Excerpted text:

= = = = =

My own sample size is small yes, but TENS OF MILLIONS have been sold and they continue to sell like hotcakes, new versions regularly sell as fast as they can pump them out. The educational market they originally targeted is a tiny portion of what they actually sell to. People clearly love these things, it isn't just me. You are the exception, not the norm and one of the few people I've heard moaning about them. If they're marketing in the space of professional computing that's news to me, everyone I know that uses them is a hobbyist. It's a $40 toy, not an enterprise grade computer, I've said that before.

bd139:
We have other boards ranging from simple STM32 to full 64 bit ARM. That’s my point as well.

They sell because of marketing, not because of merit.

It’s the wrong tool for nearly every job it’s pitched at you’ve put out.

= = = = =

Entries provided:
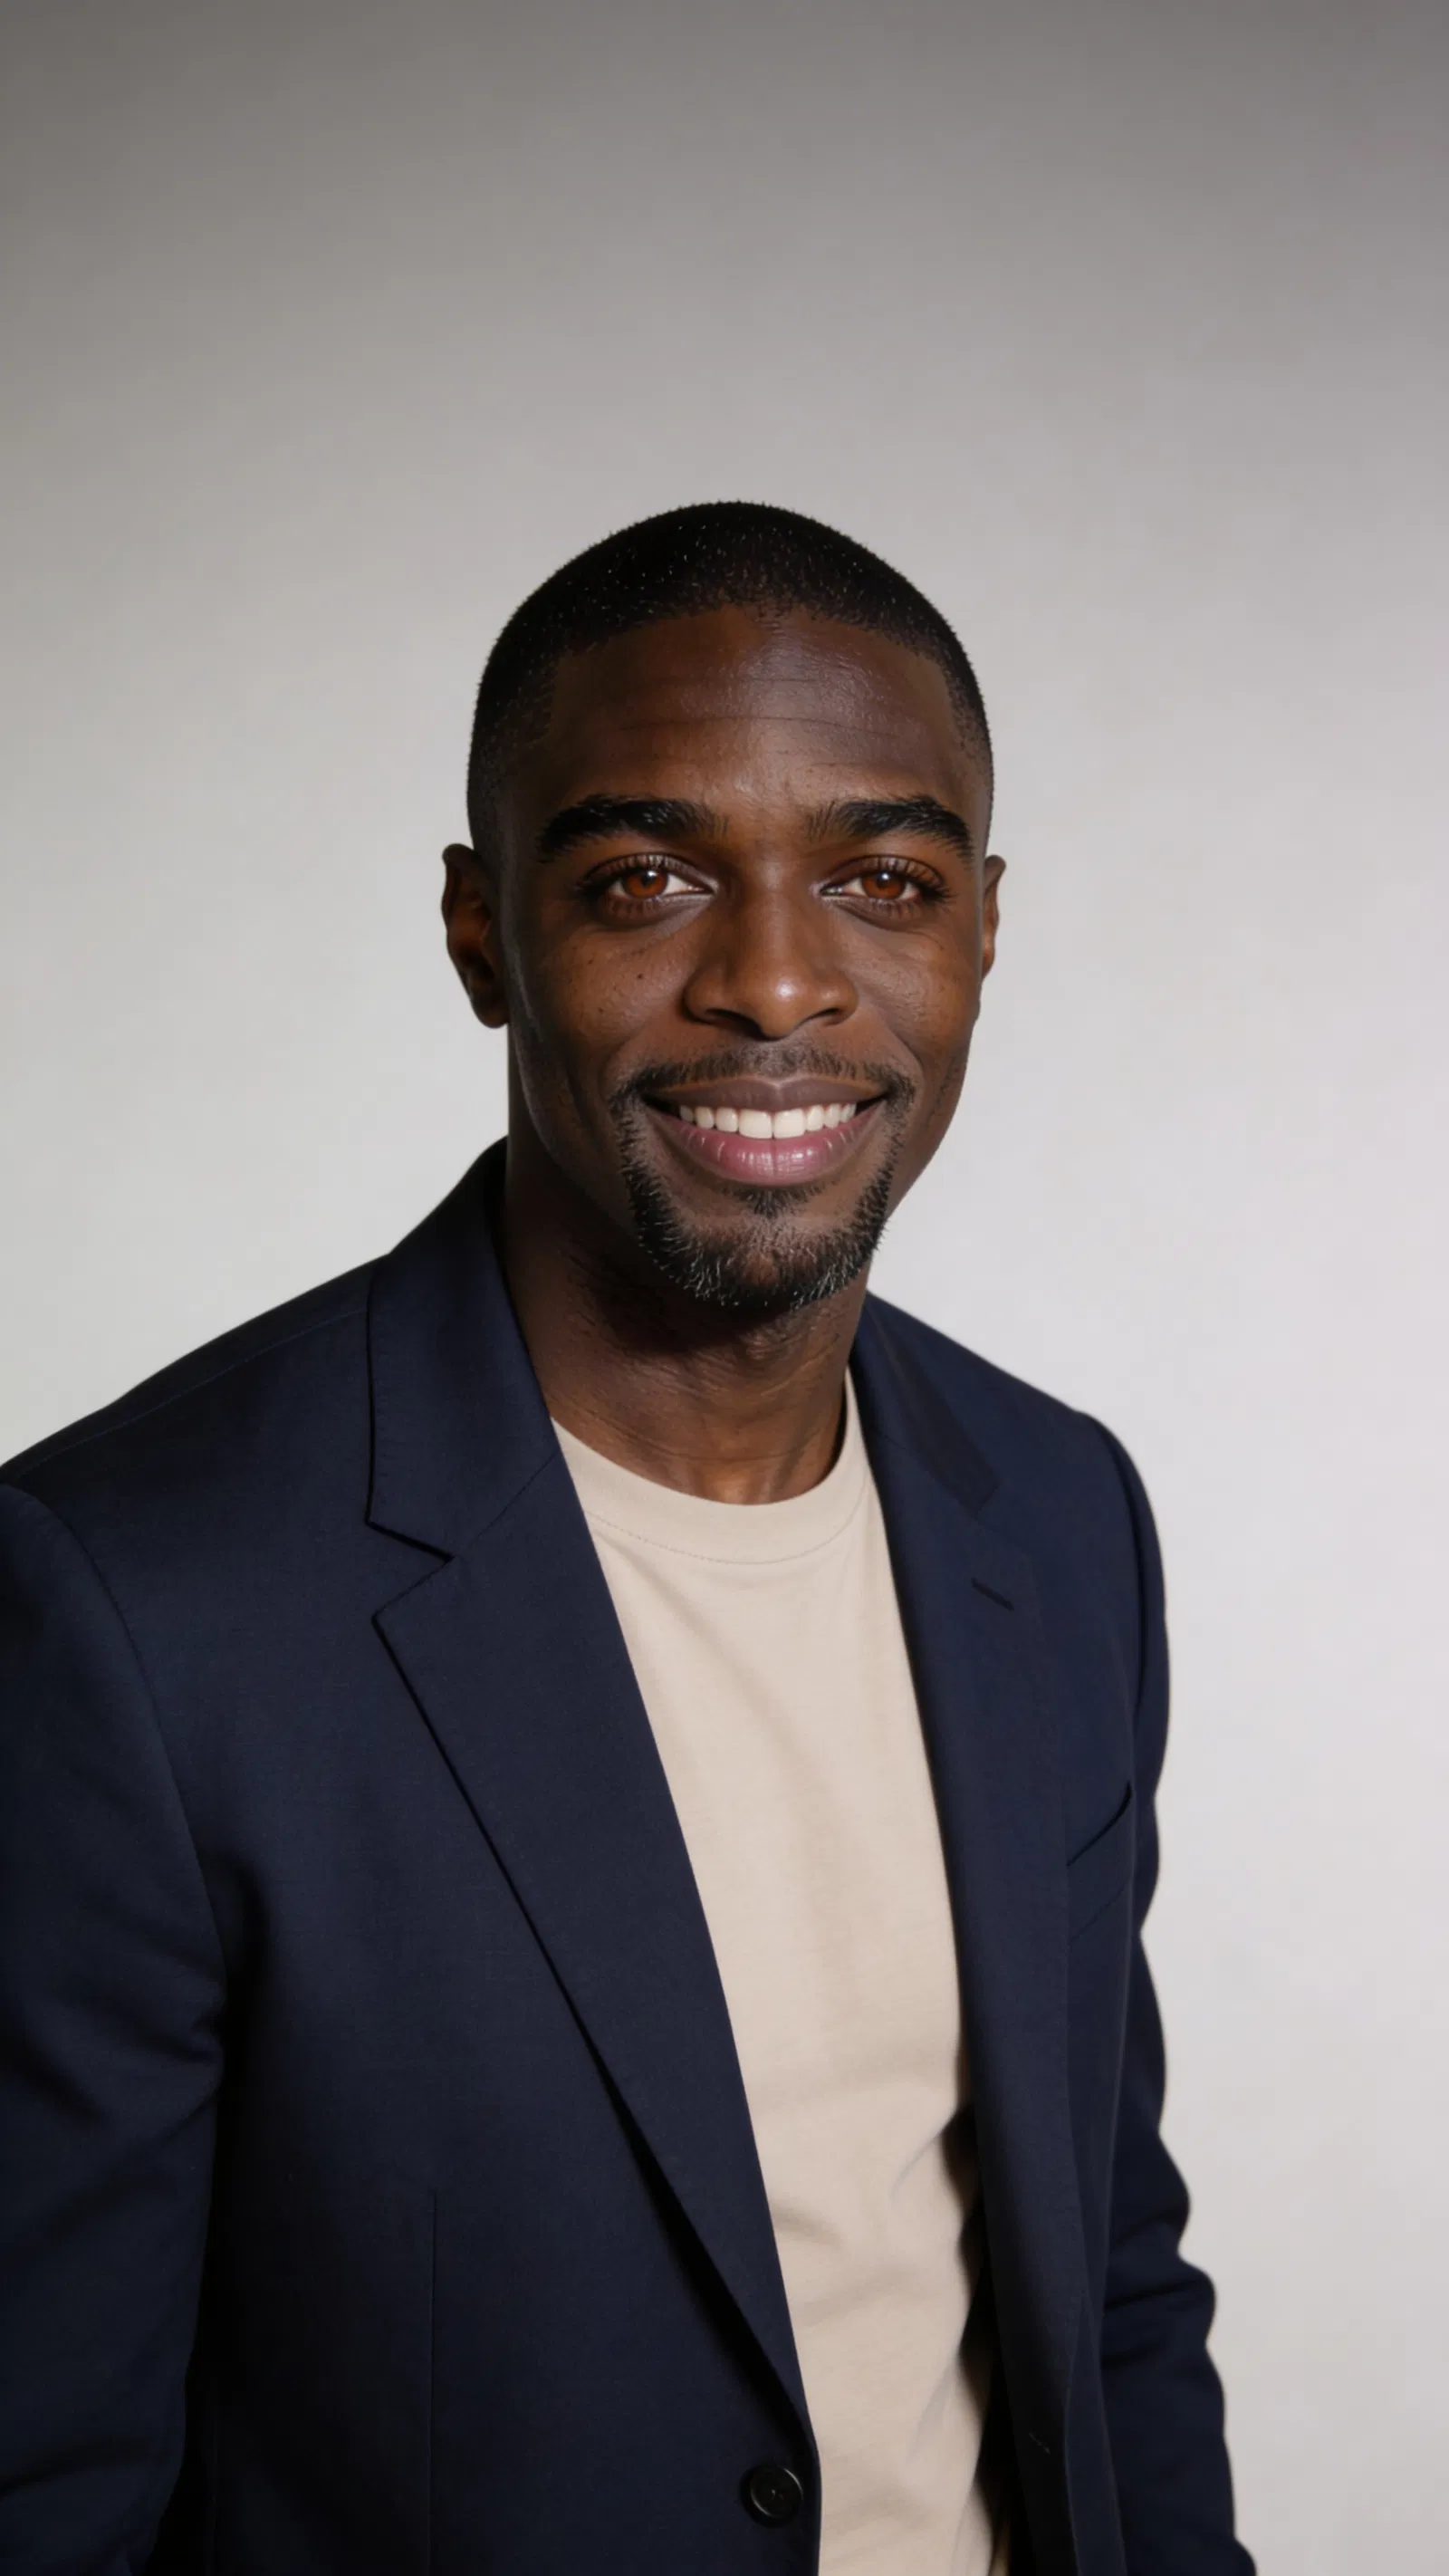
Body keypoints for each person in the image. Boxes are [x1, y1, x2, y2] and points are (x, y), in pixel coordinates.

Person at [0, 503, 1252, 2576]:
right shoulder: (129, 1604)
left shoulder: (1053, 1515)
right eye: (643, 879)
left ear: (980, 929)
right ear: (480, 932)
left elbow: (1105, 2276)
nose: (773, 981)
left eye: (879, 880)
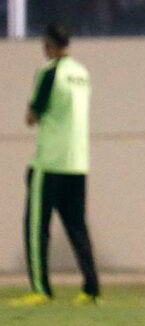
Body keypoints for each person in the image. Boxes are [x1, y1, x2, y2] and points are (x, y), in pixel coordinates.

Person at [10, 24, 100, 307]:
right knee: (77, 227)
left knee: (37, 227)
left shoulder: (50, 72)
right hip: (77, 162)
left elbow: (32, 116)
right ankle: (91, 288)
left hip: (49, 163)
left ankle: (40, 288)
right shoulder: (82, 73)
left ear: (48, 44)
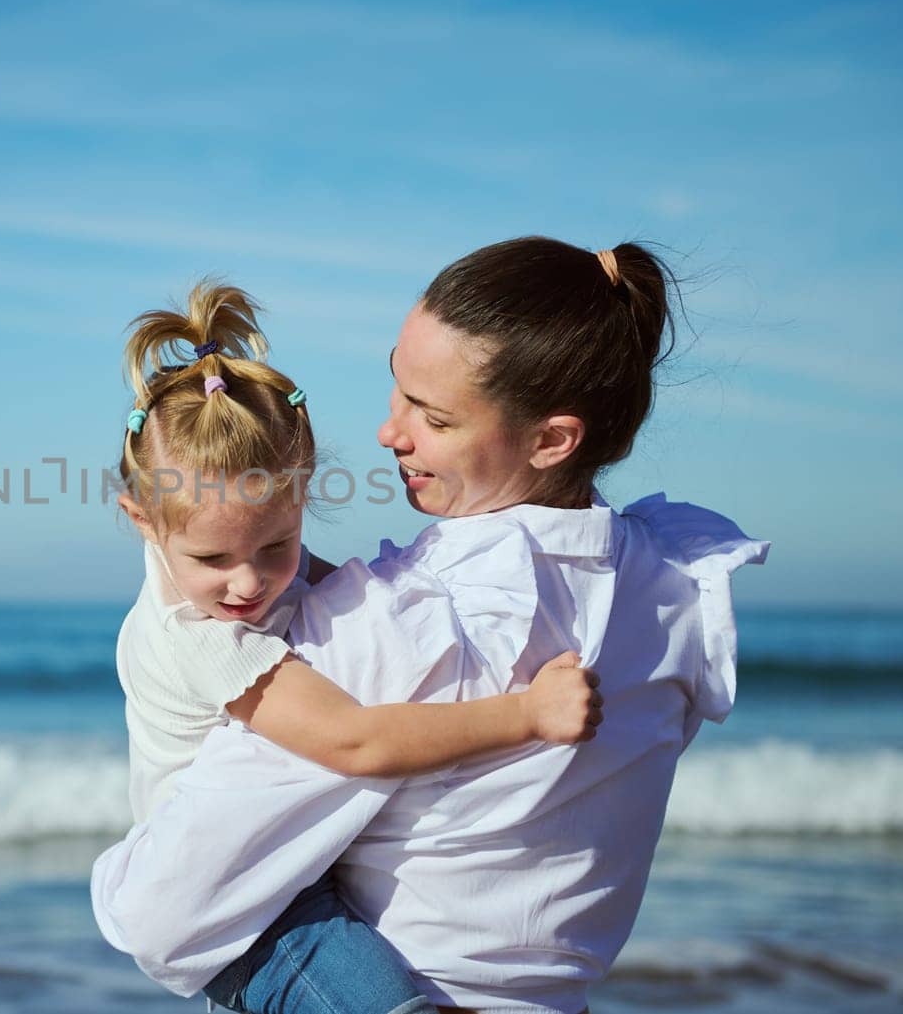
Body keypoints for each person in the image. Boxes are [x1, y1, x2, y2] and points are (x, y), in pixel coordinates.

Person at [92, 238, 770, 1014]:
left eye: (434, 415)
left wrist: (113, 885)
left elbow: (164, 917)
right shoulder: (677, 585)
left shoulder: (401, 624)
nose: (390, 433)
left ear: (553, 438)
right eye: (398, 389)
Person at [111, 280, 604, 1014]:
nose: (249, 582)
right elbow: (353, 740)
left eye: (277, 544)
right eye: (214, 560)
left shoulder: (209, 540)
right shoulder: (200, 636)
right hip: (245, 911)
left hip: (288, 866)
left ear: (303, 495)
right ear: (142, 521)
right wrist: (528, 714)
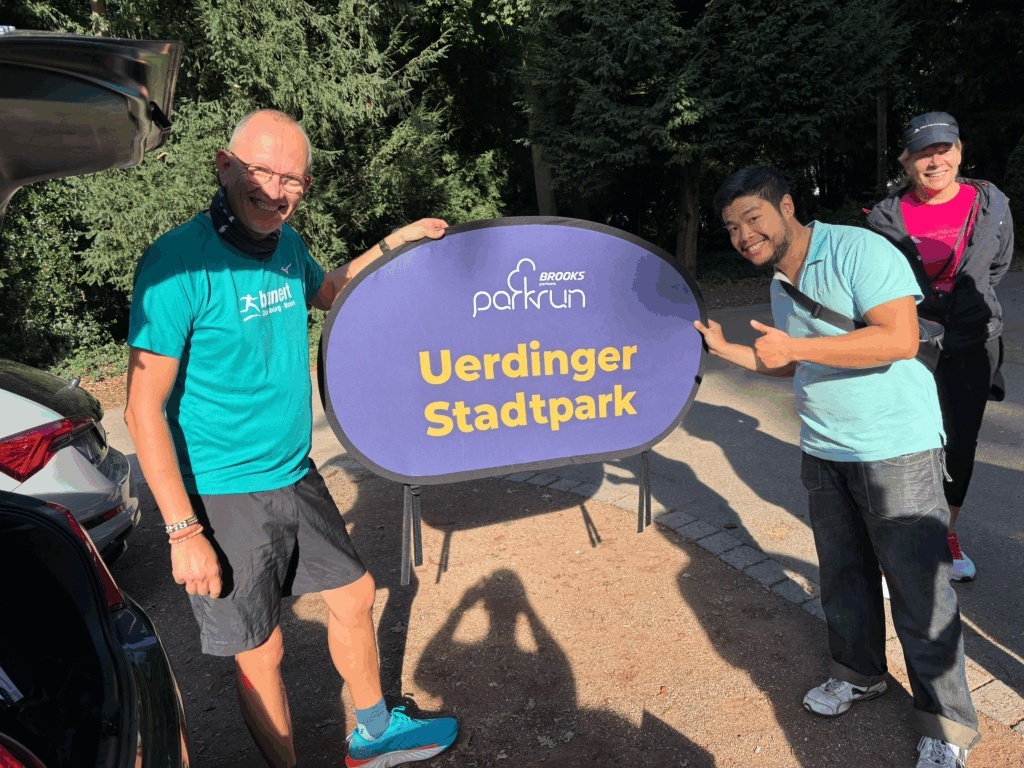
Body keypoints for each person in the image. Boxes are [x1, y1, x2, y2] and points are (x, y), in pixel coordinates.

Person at [125, 109, 457, 768]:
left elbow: (329, 291)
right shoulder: (176, 265)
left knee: (354, 595)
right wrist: (183, 532)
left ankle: (374, 734)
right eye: (262, 173)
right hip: (221, 490)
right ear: (225, 166)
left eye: (292, 180)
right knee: (262, 651)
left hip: (292, 471)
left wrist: (397, 242)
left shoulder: (285, 246)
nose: (275, 191)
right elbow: (141, 410)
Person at [694, 167, 979, 768]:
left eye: (752, 218)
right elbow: (792, 362)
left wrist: (796, 347)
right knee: (844, 576)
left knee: (920, 592)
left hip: (896, 448)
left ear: (786, 206)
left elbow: (898, 338)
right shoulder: (780, 280)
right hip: (825, 449)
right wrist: (728, 350)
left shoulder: (857, 249)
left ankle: (947, 726)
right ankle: (859, 674)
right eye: (732, 228)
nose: (744, 235)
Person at [867, 111, 1014, 581]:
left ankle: (944, 534)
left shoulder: (990, 204)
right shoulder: (886, 217)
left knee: (960, 443)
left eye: (943, 149)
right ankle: (903, 541)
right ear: (906, 161)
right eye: (923, 153)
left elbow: (996, 267)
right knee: (907, 440)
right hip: (911, 344)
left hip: (973, 342)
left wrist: (963, 306)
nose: (935, 162)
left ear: (959, 152)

= = = = =

Render this sentence from the excerpt on hobbyist computer boards into Spanish: "They sell because of marketing, not because of merit." Work from the excerpt alone and leave the data aside.

Expected output:
Se venden por el marketing, no por sus méritos.